Uit de analyse van de gegevens van de telefoon van verdachte is gebleken dat het telefoontoestel van verdachte met het [telefoonnummer 1] op 23 januari 2016 in de omgeving van het woonadres van [medeverdachte] is geweest.
Verdachte heeft voorts verklaard dat hij in de periode 10 januari 2016 tot en met 24 januari 2016 de enige bestuurder van deze auto is geweest. Op grond van het voorgaande stelt de rechtbank vast dat de Toyota Aygo als vervoermiddel is gebruikt bij het plegen van de woninginbraken, van welke auto verdachte de huurder en de bestuurder is geweest. Voorts is hij veroordeeld als pleger van voornoemde woninginbraak in Aalsmeer, die heeft plaatsgehad op dezelfde dag, op een tijdstip niet lang vóór het tijdstip waarop de thans tenlastegelegde poging tot woninginbraak is gepleegd. Uit de track en trace-gegevens met betrekking tot de genoemde Toyota Aygo blijkt bovendien dat de auto vanuit Aalsmeer rechtstreeks naar Hoofddorp is gereden.

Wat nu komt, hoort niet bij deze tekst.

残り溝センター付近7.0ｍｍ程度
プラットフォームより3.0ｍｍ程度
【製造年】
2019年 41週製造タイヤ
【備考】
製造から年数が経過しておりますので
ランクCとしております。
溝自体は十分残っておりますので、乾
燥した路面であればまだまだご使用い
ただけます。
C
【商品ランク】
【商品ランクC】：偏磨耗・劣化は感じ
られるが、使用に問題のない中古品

Op grond van het voorgaande is de rechtbank van oordeel dat de voor medeplegen vereiste voldoende nauwe en bewuste samenwerking tussen verdachte en de medeverdachten is komen vast te staan, nu ook niet kan worden uitgesloten dat verdachte in de woning aan de [adres] is geweest. Hoewel een gezamenlijke uitvoering ter plaatse niet kan worden vastgesteld, is de bijdrage van verdachte aan het tenlastegelegde naar het oordeel van de rechtbank gelet op de hiervoor vermelde feiten en omstandigheden in samenhang bezien van zodanig gewicht, dat deze kan worden aangemerkt als een vorm van medeplegen. Daarmee acht de rechtbank het tenlastegelegde medeplegen bewezen, met uitzondering van het geweldselement in de tenlastelegging. Uit de voorhanden onderzoeksgegevens volgt immers niet dat verdachte betrokkenheid kan worden aangewreven bij de klap met een ijzeren staaf die het slachtoffer ten tijde van de vlucht uit de woning tegen het voorhoofd heeft gekregen.